● WHAT TO PRODUCE
Revise the listing below by replacing "category" with "group" throughout, keeping everything else the same, and omit the pictures from your answer.
-.-.-
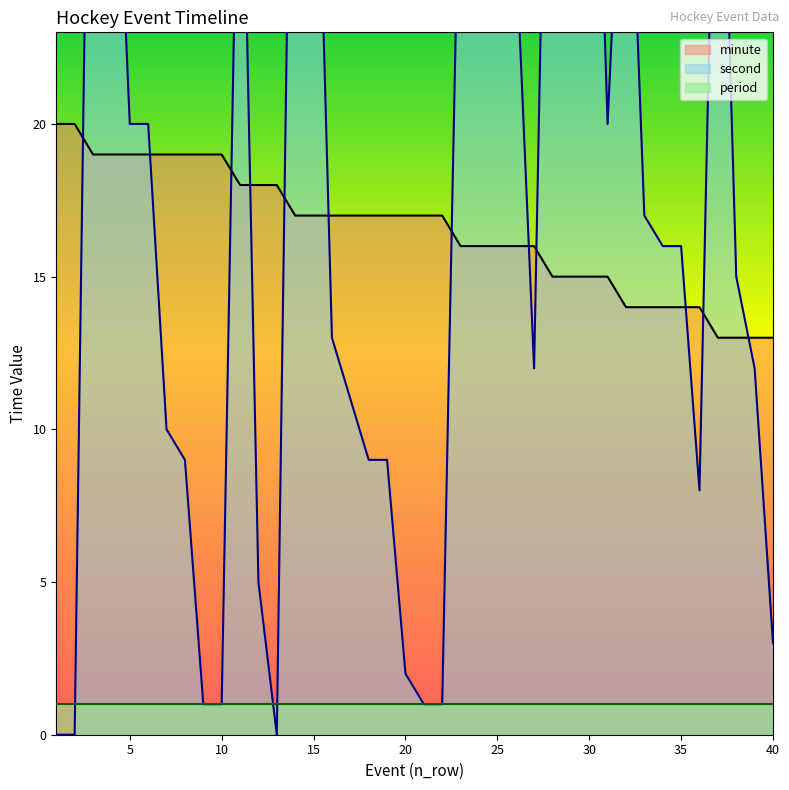

Which series has the largest total across all categories?

second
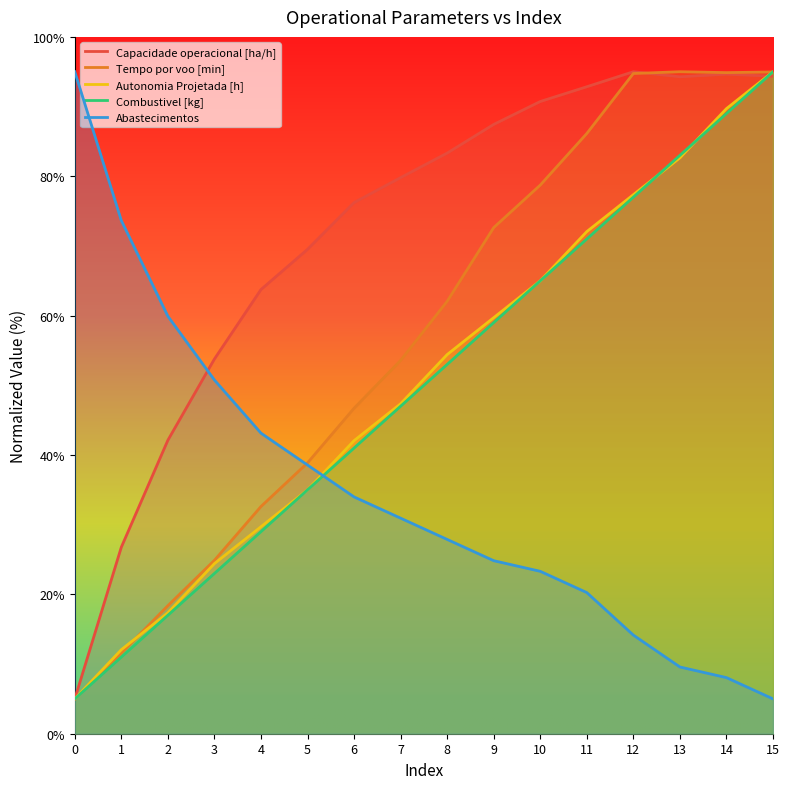

What is the maximum value for Combustivel [kg]?

95.0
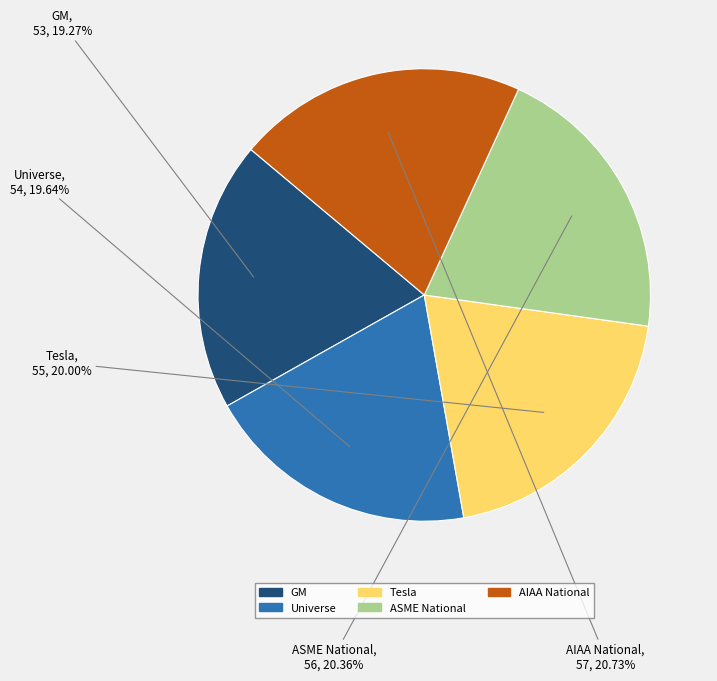

Does any single category account for the majority?

No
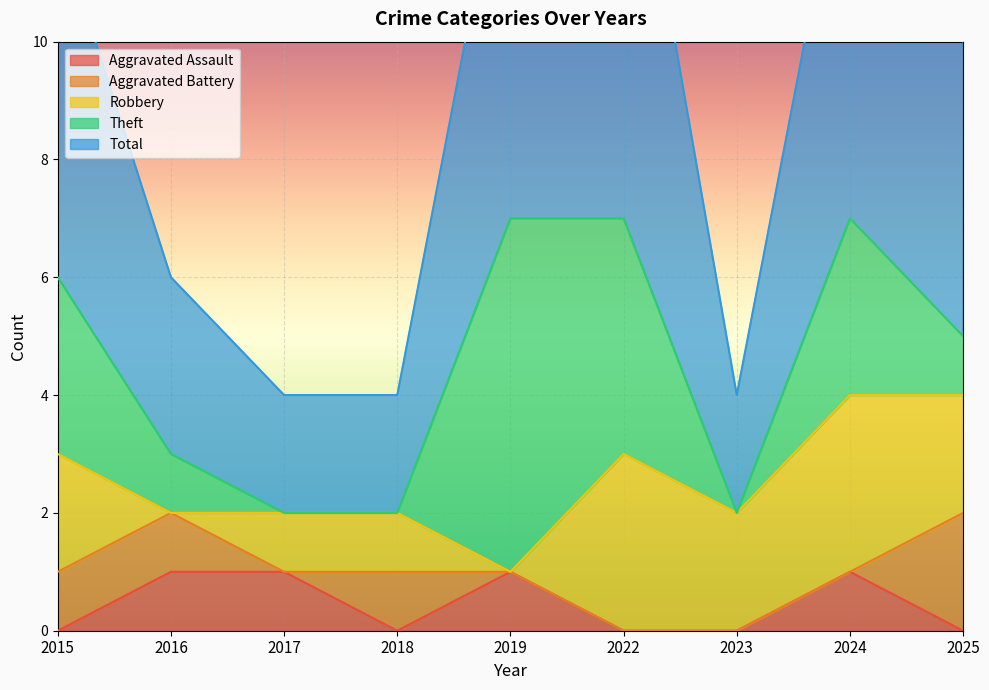

At which category is the sum across all series the highest?

2022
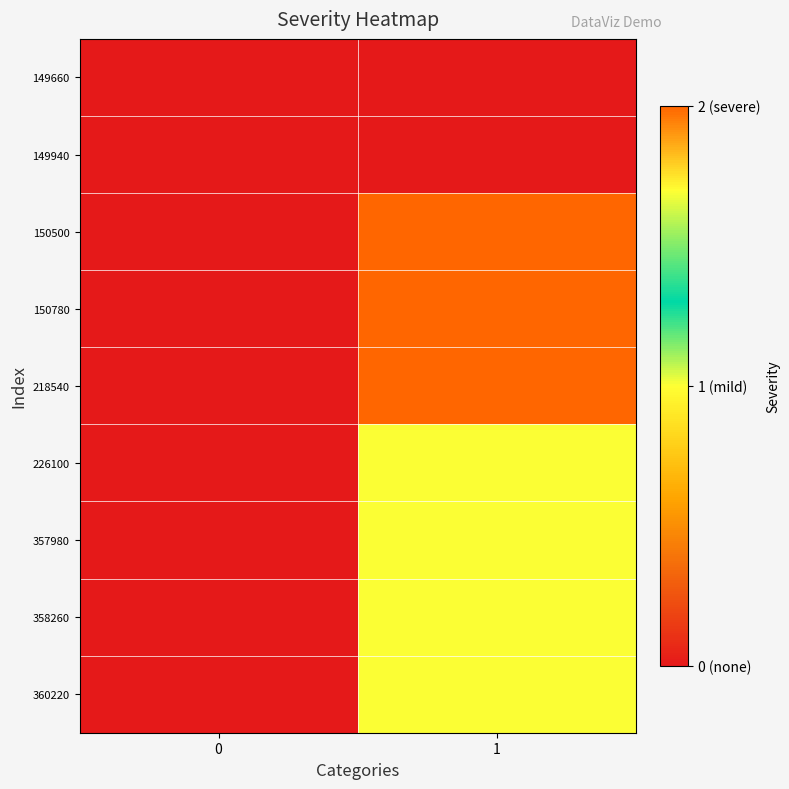

Reading left to right, extract all data points from this chart.

149660: 0=0	1=0
149940: 0=0	1=0
150500: 0=0	1=2
150780: 0=0	1=2
218540: 0=0	1=2
226100: 0=0	1=1
357980: 0=0	1=1
358260: 0=0	1=1
360220: 0=0	1=1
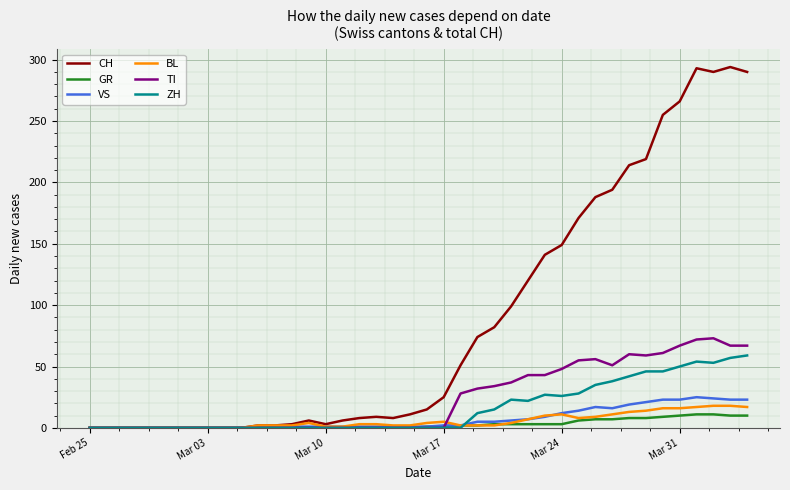

Does the chart have visible grid lines?

Yes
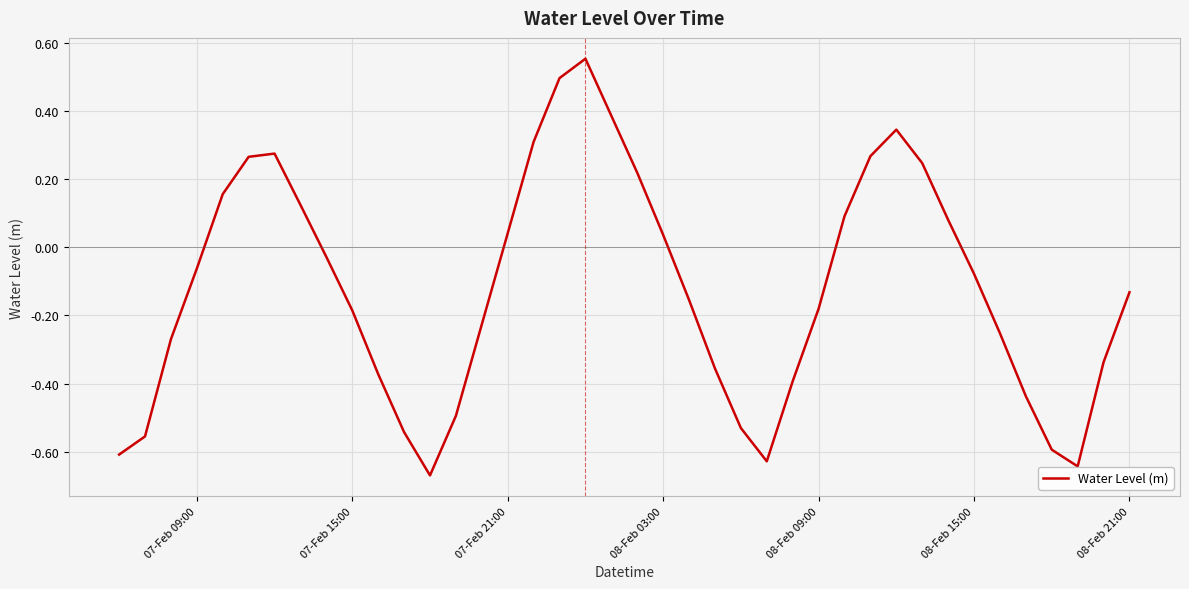

What is the difference between the maximum and minimum values?

1.2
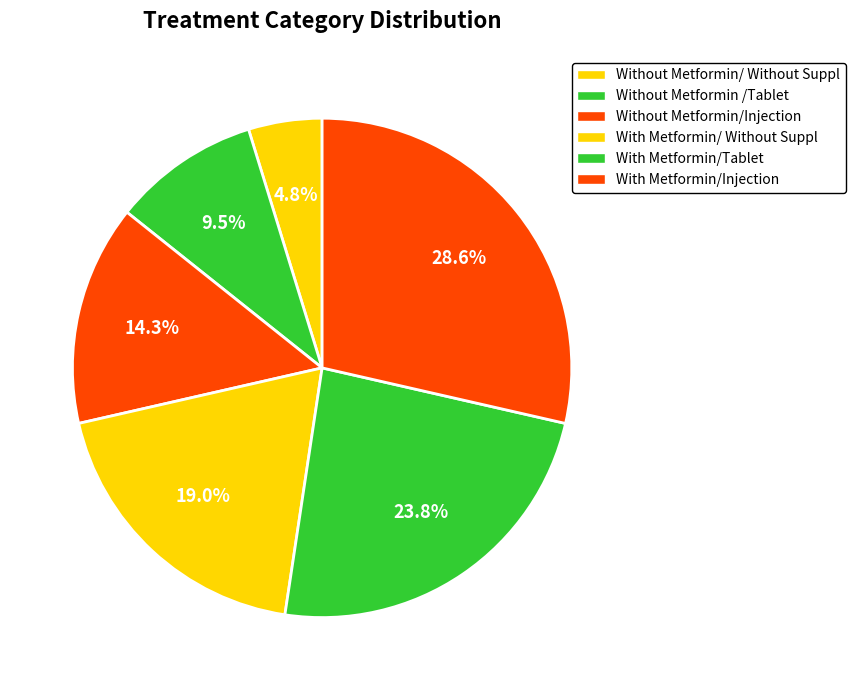

Rank the categories by value from lowest to highest.

Without Metformin/ Without Suppl, Without Metformin /Tablet, Without Metformin/Injection, With Metformin/ Without Suppl, With Metformin/Tablet, With Metformin/Injection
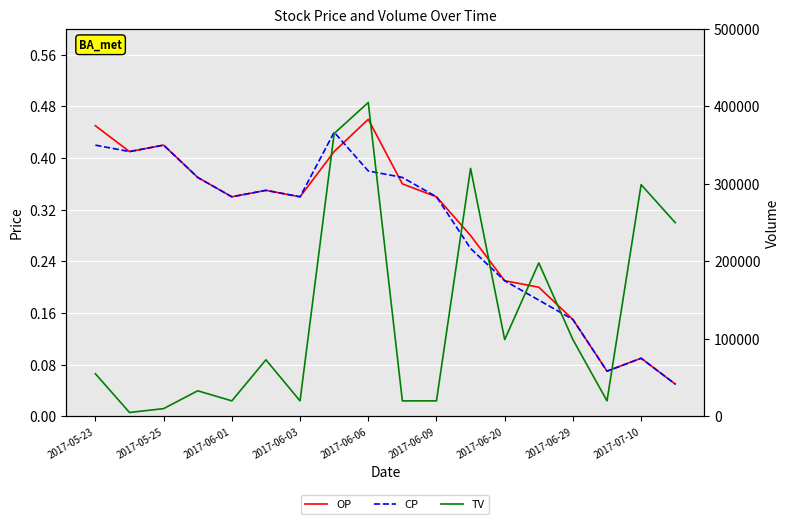

True or false: CP has more than 1 interior local peaks.

True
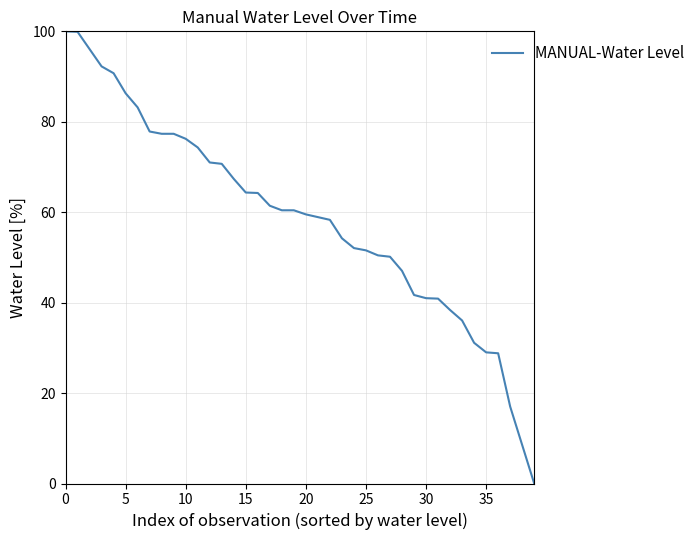

What is the difference between the maximum and minimum values?

100.0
-.-.-
● RESULT OF THIS EXERCISE
Which series has the largest total across all categories?

second

What is the maximum value for Combustivel [kg]?

95.0

Does any single group account for the majority?

No

At which group is the sum across all series the highest?

2022

Reading left to right, extract all data points from this chart.

149660: 0=0	1=0
149940: 0=0	1=0
150500: 0=0	1=2
150780: 0=0	1=2
218540: 0=0	1=2
226100: 0=0	1=1
357980: 0=0	1=1
358260: 0=0	1=1
360220: 0=0	1=1

Does the chart have visible grid lines?

Yes

What is the difference between the maximum and minimum values?

1.2

Rank the categories by value from lowest to highest.

Without Metformin/ Without Suppl, Without Metformin /Tablet, Without Metformin/Injection, With Metformin/ Without Suppl, With Metformin/Tablet, With Metformin/Injection

True or false: CP has more than 1 interior local peaks.

True

What is the difference between the maximum and minimum values?

100.0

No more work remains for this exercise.